How often is frequently? Which version of Elasticsearch are you using?

Correct. They will only be physically deleted from disk during a merge.

It depends on the use case and the questions I asked earlier.

I am not sure I understand your question.

No, that is not possible.


(Nilesh) #3

Version : 5.4
In a month,

  1. for 7 days bulk update 30-35M (from data source 1)
  2. daily 1M bulk update. (from data source 2..n)
  3. +Heavy search

(Nik Everett) #4

The only way to not use the delete-is-mark-then-merge-away behavior is to create an entirely new index and then drop the old one. Some people do this, but mostly because they don't have triggers to sync changes so they must so it periodically.

I ran a system that had many updates. Performance was fine.

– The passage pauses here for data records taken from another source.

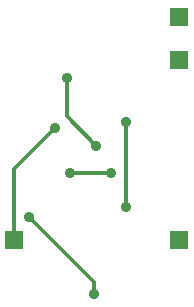
<source format=gbl>
G04 #@! TF.FileFunction,Copper,L2,Bot,Mixed*
%FSLAX46Y46*%
G04 Gerber Fmt 4.6, Leading zero omitted, Abs format (unit mm)*
G04 Created by KiCad (PCBNEW (2015-10-08 BZR 6256, Git 7d5cb75)-product) date Fri 09 Oct 2015 09:43:04 PM CEST*
%MOMM*%
G01*
G04 APERTURE LIST*
%ADD10C,0.100000*%
%ADD11R,1.650000X1.650000*%
%ADD12C,0.889000*%
%ADD13C,0.304800*%
G04 APERTURE END LIST*
D10*
D11*
X191770000Y-25600000D03*
X191770000Y-29210000D03*
X177800000Y-44450000D03*
X191770000Y-44450000D03*
D12*
X182250000Y-30750000D03*
X184750000Y-36500000D03*
X187250000Y-41678310D03*
X187250000Y-34500000D03*
X186000000Y-38750000D03*
X182500000Y-38750000D03*
X181250000Y-35000000D03*
X184509699Y-49070442D03*
X179000000Y-42500000D03*
D13*
X184750000Y-36500000D02*
X182250000Y-34000000D01*
X182250000Y-34000000D02*
X182250000Y-30750000D01*
X187250000Y-34500000D02*
X187250000Y-41678310D01*
X182500000Y-38750000D02*
X186000000Y-38750000D01*
X181250000Y-35000000D02*
X177800000Y-38450000D01*
X177800000Y-38450000D02*
X177800000Y-44450000D01*
X179000000Y-42500000D02*
X184509699Y-48009699D01*
X184509699Y-48009699D02*
X184509699Y-49070442D01*
M02*

</source>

The standard advice of setting the refresh time to 30 seconds if you can tolerate it is good here. As is watching updates and dedupicating them.


(Christian Dahlqvist) #5

What is the problem you are trying to solve?


(Nilesh) #6

We are building a system that takes(update) data from multiple sources and update the master data. At the same time, consumer of the master should be able to get the updated data from master real time.


(Christian Dahlqvist) #7

Are you seeing any performance problems you are trying to address?


(Nilesh) #8

Did POC using following configuration
3 node cluster
RAM : 60gb
HD : 1.5 TB SSD
CPU : 8 core

POC :
Indexing and searching(fuzzy query) simultaneously in multi-threaded environment.
What I observed is, Indexing slows down drastically. If I do only indexing then the performance is very good.


(Christian Dahlqvist) #9

What was limiting performance when you indexed and searched at the same time? CPU? Disk I/O? Did you see any reports in the logs about long or slow GC?


(Nilesh) #10

How you handled deleted docs?
Are you relying on Elastic/Lucene to purge?
What settings you used?


(Nilesh) #11

Using htop, got to know CPU & RAM.
Even if I increased the infrastructure, purging will not affect performance?


(Christian Dahlqvist) #12

Indexing, merging and querying use the same system resources, so off course they can affect performance and each other. You need to test to see that you have enough system resources available for the combined load and that you at that point are able to index and query with acceptable performance.


(Nilesh) #13

Thanks Christian_Dahlqvist & nik9000!